» Instruction:
Write out these lines as a JSON list of strings, one string per line, skipping blank lines and leaving out the pictures.

» Materials provided:
BEGIN
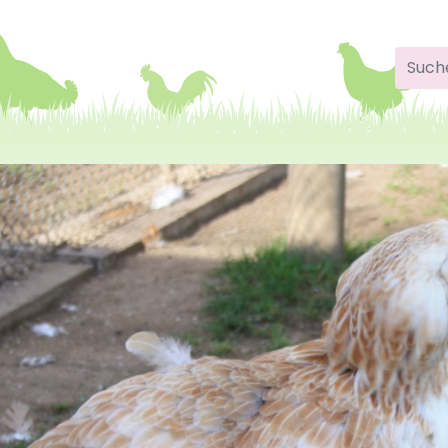
Suche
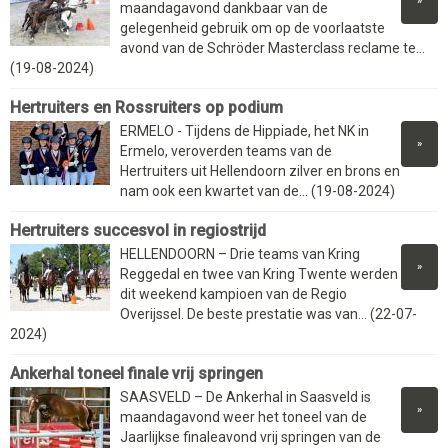
»
maandagavond dankbaar van de
gelegenheid gebruik om op de voorlaatste
avond van de Schröder Masterclass reclame te...
(19-08-2024)
Hertruiters en Rossruiters op podium
ERMELO - Tijdens de Hippiade, het NK in
»
Ermelo, veroverden teams van de
Hertruiters uit Hellendoorn zilver en brons en
nam ook een kwartet van de... (19-08-2024)
Hertruiters succesvol in regiostrijd
HELLENDOORN – Drie teams van Kring
»
Reggedal en twee van Kring Twente werden
dit weekend kampioen van de Regio
Overijssel. De beste prestatie was van... (22-07-
2024)
Ankerhal toneel finale vrij springen
SAASVELD – De Ankerhal in Saasveld is
»
maandagavond weer het toneel van de
Jaarlijkse finaleavond vrij springen van de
END
» Output for this exercise:
[
  "Suche",
  "»",
  "maandagavond dankbaar van de",
  "gelegenheid gebruik om op de voorlaatste",
  "avond van de Schröder Masterclass reclame te...",
  "(19-08-2024)",
  "Hertruiters en Rossruiters op podium",
  "ERMELO - Tijdens de Hippiade, het NK in",
  "»",
  "Ermelo, veroverden teams van de",
  "Hertruiters uit Hellendoorn zilver en brons en",
  "nam ook een kwartet van de... (19-08-2024)",
  "Hertruiters succesvol in regiostrijd",
  "HELLENDOORN – Drie teams van Kring",
  "»",
  "Reggedal en twee van Kring Twente werden",
  "dit weekend kampioen van de Regio",
  "Overijssel. De beste prestatie was van... (22-07-",
  "2024)",
  "Ankerhal toneel finale vrij springen",
  "SAASVELD – De Ankerhal in Saasveld is",
  "»",
  "maandagavond weer het toneel van de",
  "Jaarlijkse finaleavond vrij springen van de"
]